İnsanın kendisini tanıması gerekti. Bu tanıma ise mukaddes kelamla olmalıydı. Zira insan, aklıyla yaşayan varlıktı. Akıl, belli başlı donelerden yola çıkarak yürüyordu. Onun için de kendi varlığının niçin yaratıldığını bilemezdi. Ancak içinde olduğu durumu aklıyla değerlendirebilirdi.
İşte bu noktada aklın ötesiyle irtibatlı bir el devreye girmeliydi. Bu el insanı yaratan el olmalıydı. Bu el, insanı ve sahip olduğu tüm varlığı etraflıca kuşatmalıydı. Bu elin uzandığı alan, insanın üzerine yaratıldığı tüm unsurları kapsamalıydı.
İşte bu düşüncelerle derinlere dalarken, yaratılan insanın üst planından kendisine uzanan mutlak ilim kitabına bakma heyecanı içimize doğdu. Elimize mutlak ilim kitabı olan Kur'an-ı kerimi aldık ve içindeki her kelimenin işaret ettiği ana temayı sezmeye çalıştık. Öylece ayetlerin deruni yapısına nazar eyledik. O deruni yapı ile insanın hakikatine doğru yolculuğuna başladık. İşte bu deruni yolculuktaki yazıya dökülebilen cümleleri sizlerle buluşturduk.

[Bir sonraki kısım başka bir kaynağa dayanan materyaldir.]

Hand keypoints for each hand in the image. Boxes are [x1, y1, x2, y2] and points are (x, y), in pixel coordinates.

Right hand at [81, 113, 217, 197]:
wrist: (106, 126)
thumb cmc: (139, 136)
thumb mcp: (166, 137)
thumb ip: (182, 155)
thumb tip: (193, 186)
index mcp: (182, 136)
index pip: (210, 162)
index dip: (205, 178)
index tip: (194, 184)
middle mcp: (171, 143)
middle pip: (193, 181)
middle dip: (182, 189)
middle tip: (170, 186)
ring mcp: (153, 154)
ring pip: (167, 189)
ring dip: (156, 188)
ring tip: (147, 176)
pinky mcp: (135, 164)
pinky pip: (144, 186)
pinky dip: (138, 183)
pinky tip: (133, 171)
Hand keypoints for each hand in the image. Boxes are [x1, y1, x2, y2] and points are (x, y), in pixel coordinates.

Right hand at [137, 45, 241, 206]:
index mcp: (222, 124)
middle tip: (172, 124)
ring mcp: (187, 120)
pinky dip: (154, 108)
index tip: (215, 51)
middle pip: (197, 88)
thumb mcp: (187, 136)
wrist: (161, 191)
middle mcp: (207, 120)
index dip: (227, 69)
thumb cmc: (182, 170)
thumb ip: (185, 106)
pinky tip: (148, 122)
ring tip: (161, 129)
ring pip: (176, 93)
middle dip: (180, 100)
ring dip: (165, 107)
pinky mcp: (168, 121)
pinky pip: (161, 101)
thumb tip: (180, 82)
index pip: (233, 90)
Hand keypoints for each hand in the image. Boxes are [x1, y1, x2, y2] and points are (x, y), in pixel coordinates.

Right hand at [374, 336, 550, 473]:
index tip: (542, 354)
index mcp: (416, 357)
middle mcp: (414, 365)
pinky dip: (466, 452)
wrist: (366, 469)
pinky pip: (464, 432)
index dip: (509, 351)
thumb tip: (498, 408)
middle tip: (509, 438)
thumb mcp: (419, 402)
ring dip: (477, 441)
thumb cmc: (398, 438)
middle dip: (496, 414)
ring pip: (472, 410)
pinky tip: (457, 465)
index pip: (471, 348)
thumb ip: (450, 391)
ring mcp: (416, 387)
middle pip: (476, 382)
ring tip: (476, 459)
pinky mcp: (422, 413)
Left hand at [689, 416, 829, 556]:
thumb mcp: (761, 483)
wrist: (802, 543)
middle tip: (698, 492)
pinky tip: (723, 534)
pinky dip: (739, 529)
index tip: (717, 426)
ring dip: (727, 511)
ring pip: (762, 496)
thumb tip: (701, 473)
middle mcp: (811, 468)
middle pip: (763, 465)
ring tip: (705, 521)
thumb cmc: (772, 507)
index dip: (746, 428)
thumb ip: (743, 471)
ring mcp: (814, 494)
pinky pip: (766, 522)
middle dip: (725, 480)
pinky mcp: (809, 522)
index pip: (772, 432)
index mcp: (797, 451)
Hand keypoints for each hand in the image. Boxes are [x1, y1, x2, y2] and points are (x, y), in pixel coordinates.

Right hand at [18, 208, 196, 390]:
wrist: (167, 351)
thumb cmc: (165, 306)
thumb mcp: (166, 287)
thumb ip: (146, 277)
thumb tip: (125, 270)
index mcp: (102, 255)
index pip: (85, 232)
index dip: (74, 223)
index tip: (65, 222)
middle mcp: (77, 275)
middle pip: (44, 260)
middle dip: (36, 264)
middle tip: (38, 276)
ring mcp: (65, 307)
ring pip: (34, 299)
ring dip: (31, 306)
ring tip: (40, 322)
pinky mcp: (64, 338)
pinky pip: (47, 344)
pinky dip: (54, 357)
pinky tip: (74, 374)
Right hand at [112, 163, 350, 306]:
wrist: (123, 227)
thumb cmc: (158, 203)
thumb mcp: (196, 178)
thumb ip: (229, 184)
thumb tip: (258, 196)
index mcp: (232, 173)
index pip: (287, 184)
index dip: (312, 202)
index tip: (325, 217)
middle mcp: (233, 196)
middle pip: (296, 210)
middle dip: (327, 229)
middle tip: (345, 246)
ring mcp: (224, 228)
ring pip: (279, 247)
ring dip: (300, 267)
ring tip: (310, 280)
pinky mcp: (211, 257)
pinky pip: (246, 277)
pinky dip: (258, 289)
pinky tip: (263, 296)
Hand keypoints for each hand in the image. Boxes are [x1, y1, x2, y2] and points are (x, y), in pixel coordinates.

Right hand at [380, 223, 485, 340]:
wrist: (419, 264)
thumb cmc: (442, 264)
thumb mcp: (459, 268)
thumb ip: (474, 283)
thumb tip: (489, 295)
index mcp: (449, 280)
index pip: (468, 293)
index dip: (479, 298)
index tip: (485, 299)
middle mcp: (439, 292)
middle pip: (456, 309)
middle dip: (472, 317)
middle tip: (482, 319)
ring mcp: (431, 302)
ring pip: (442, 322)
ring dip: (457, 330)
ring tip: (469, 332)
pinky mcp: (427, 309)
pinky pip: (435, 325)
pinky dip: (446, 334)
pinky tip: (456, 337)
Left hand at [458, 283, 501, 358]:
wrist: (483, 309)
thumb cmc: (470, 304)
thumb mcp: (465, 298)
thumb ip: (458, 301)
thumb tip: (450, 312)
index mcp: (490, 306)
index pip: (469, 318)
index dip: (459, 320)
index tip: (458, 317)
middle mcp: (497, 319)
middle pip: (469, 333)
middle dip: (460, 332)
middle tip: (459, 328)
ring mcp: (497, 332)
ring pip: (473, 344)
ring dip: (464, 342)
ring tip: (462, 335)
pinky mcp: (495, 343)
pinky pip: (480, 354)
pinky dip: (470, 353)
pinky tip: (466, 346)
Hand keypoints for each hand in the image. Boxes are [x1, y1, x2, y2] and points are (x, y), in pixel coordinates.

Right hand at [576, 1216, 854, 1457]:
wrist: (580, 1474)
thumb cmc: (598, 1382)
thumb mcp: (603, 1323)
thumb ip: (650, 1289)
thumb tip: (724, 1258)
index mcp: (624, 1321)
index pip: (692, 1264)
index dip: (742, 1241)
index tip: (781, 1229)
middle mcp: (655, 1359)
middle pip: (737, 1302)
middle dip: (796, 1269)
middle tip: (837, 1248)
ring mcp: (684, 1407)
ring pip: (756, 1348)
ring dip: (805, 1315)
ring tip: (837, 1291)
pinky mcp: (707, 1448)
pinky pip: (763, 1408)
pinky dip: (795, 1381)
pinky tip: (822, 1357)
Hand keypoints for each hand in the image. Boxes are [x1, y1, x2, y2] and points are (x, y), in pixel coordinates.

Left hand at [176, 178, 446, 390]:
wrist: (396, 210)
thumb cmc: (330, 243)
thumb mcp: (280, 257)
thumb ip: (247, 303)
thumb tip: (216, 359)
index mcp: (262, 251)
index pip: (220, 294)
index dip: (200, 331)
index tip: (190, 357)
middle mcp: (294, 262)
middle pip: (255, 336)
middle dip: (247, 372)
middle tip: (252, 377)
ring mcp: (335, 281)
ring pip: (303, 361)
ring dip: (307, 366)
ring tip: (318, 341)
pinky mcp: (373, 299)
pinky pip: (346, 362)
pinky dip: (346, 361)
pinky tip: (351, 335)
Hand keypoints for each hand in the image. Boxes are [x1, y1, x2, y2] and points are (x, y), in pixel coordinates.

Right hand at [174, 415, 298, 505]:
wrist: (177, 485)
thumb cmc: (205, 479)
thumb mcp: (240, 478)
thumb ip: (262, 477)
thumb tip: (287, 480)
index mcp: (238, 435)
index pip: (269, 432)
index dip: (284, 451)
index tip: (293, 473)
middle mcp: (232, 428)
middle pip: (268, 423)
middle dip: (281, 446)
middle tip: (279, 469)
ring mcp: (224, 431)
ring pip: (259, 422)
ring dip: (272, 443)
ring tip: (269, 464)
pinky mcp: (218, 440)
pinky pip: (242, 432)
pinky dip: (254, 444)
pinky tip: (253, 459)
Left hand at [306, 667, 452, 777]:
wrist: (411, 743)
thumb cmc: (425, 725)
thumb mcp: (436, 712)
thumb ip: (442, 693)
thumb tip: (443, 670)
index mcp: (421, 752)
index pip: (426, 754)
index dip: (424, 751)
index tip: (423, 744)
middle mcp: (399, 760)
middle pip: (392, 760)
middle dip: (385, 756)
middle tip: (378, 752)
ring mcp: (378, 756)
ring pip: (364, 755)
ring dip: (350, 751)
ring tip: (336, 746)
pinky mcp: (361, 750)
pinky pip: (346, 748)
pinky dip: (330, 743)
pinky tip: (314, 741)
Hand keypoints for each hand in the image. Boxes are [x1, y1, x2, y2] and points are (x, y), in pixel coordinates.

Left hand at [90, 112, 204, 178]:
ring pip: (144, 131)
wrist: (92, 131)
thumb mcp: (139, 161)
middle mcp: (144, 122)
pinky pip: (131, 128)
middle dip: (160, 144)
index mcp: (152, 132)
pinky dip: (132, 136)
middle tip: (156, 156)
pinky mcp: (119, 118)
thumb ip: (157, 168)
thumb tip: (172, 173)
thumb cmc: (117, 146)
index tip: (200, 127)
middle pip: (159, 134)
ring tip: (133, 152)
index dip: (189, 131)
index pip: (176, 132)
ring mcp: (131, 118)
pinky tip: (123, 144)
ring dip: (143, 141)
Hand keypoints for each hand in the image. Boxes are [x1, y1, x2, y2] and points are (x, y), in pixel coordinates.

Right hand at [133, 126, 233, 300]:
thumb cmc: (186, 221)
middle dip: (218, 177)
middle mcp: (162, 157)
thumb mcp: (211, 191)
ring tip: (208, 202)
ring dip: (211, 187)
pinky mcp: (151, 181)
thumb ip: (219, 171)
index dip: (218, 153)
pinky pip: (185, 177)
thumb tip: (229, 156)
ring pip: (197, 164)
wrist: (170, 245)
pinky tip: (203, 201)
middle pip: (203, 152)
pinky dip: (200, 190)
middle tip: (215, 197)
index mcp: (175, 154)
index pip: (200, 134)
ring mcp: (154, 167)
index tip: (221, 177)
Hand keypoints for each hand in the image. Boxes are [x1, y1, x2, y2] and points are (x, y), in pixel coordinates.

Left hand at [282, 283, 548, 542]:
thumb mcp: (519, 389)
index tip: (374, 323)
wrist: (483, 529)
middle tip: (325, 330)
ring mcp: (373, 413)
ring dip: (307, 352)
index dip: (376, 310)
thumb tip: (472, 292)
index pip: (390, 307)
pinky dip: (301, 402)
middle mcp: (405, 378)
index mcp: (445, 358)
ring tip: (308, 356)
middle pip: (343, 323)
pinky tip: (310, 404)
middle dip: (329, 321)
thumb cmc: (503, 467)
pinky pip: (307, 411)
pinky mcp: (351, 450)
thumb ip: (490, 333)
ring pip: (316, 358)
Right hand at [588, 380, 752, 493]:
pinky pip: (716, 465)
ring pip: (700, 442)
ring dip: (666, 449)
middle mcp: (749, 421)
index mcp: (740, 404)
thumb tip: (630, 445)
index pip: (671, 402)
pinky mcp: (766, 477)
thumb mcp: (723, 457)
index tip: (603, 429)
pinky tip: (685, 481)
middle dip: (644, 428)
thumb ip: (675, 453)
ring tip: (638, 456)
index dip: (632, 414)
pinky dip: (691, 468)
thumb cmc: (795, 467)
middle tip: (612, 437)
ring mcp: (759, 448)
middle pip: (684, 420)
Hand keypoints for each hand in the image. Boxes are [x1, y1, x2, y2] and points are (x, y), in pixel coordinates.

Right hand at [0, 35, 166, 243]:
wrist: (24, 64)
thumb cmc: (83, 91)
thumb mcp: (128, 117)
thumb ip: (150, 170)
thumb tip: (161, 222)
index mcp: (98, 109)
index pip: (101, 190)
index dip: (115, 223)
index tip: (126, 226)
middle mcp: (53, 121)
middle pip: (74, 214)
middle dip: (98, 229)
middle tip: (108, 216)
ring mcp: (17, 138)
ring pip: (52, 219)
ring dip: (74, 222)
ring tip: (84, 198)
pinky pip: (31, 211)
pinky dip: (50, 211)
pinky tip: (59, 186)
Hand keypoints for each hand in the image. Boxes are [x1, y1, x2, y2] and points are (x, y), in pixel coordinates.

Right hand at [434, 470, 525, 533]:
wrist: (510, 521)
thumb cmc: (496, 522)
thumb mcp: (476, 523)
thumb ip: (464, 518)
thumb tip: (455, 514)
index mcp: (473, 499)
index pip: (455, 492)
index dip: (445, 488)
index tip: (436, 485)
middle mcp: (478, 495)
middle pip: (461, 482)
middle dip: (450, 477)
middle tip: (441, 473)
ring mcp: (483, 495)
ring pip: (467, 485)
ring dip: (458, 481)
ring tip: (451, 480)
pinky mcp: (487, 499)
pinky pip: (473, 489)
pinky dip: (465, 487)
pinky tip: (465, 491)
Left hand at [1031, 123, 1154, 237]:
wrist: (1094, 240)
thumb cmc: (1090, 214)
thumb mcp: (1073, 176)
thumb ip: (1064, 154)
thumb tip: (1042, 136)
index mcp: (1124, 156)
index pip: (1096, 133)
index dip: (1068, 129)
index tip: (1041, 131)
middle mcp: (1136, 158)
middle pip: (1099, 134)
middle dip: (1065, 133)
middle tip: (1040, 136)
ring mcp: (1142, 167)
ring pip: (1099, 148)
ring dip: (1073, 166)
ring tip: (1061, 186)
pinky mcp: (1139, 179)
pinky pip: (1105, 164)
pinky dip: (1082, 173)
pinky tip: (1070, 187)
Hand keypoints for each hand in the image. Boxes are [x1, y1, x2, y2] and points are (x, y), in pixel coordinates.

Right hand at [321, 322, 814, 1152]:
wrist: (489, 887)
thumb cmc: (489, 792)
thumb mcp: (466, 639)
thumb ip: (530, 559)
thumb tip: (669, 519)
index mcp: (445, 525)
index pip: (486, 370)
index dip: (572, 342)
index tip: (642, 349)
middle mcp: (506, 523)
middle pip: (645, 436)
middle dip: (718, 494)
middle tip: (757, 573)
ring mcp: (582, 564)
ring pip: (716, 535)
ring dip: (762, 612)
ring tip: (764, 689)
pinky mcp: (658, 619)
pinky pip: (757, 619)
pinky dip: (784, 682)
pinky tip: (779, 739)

Elinizdeki bu eser ile imani hakikatlerle tespit edilen insani varlığın konumlanmasını sizlere arz eyledik.Seyrini yaptığımız hakikatler arasında gezinirken bu seyirleri sizlerin gönül dünyasına arz ediyor ve sizleri rahmeti rahmana emanet ediyorum.